Zini, calciatore di 25 anni, uccide l’ex fidanzata e si suicida

Prima ha convinto la sua ex fidanzata, Elisa Amato, una commessa di 30 anni, a salire in macchina, poi le ha sparato, infine Federico Zini, calciatore del Tuttocuoio, di 25 anni, si è ucciso. I corpi sono stati trovati ieri mattina, poco dopo le 9, in un parcheggio a San Miniato, nel Pisano, dove Federico abitava. Le ricerche dei carabinieri sono partite subito, ma solo stamani è stata ritrovata l’auto con i corpi.

L’allarme di alcuni cittadini

Secondo le prime informazioni l’allarme sarebbe arrivato da alcuni cittadini di Prato che, intorno alle 3 della notte scorsa, avrebbero sentito i due litigare in mezzo alla strada. Qualcuno avrebbe detto di aver sentito anche di colpi d’arma da fuoco, prima di vedere un’auto fuggire a forte velocità. I carabinieri, arrivati sul posto, non hanno trovato nessuno.

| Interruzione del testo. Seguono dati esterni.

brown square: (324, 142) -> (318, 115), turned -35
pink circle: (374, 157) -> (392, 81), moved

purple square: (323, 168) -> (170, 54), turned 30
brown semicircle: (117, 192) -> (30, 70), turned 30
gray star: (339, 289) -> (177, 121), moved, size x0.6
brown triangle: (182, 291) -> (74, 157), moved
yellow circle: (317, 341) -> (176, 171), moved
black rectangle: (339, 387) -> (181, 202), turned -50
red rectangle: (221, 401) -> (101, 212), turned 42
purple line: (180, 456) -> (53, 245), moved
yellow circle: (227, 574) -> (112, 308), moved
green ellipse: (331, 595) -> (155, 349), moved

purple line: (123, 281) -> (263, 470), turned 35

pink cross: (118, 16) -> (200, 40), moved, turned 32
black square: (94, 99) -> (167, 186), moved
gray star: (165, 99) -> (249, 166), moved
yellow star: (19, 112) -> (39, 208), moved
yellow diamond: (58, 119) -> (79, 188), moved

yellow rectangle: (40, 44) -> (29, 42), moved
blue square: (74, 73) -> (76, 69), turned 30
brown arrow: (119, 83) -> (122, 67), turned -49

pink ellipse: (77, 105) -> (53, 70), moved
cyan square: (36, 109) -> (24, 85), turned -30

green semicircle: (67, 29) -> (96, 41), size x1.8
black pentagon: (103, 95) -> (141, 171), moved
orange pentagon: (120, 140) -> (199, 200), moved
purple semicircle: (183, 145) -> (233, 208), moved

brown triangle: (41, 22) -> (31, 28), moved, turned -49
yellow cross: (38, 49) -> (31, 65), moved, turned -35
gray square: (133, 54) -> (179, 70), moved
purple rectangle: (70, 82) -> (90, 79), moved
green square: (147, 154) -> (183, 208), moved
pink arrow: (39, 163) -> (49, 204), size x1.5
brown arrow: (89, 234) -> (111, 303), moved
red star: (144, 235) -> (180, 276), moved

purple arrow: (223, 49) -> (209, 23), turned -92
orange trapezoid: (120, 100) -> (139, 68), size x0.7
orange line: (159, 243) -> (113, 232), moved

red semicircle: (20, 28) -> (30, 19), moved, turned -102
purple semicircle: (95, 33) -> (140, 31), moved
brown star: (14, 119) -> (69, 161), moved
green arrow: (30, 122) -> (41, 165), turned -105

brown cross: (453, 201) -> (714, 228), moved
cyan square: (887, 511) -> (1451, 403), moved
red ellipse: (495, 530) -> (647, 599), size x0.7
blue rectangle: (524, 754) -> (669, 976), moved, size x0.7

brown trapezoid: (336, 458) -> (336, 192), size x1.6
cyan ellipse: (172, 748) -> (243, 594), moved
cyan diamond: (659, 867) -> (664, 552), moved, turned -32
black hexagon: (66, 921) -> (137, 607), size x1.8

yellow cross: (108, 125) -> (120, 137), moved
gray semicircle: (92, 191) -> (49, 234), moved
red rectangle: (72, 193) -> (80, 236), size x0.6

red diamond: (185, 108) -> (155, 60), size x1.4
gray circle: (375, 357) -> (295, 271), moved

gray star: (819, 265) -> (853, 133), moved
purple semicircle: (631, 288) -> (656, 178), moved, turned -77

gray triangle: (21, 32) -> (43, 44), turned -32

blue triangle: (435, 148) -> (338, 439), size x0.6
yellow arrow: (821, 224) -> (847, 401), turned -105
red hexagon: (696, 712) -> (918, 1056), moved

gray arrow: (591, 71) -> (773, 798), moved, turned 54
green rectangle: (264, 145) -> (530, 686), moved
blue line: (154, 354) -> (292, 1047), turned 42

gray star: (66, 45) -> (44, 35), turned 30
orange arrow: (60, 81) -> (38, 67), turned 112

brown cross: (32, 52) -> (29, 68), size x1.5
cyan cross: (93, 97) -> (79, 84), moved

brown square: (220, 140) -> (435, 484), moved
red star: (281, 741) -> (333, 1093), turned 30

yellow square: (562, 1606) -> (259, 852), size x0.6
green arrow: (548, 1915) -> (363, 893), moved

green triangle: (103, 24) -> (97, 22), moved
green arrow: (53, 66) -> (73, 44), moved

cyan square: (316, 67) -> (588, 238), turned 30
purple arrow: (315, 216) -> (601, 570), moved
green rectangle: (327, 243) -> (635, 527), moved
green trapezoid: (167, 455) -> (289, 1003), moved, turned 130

Ma le ricerche hanno permesso ai militari di risalire al nome della donna, italiana, che non aveva fatto rientro a casa. Si trattava di Elisa Amato, commessa in un negozio di abbigliamento di Firenze. Poco dopo, vicino all’abitazione di lei, è stata trovata l’auto del suo ex, Federico Zini, molto conosciuto anche per i trascorsi nel calcio giovanile, residente a San Miniato (Pisa) e le ricerche sono state subito estese.
Ieri mattina la scoperta dei corpi
Ieri mattina c’è stata la scoperta dei corpi nell’auto di Elisa posteggiata in un parcheggio a San Miniato. Non è chiaro se l’uomo abbia ucciso l’ex già a Prato o l’abbia costretta a salire in auto e poi le abbia sparato una volta raggiunto il parcheggio a San Miniato, dopo aver percorso una cinquantina di chilometri, prima di volgere l’arma contro di sè e fare fuoco, uccidendosi.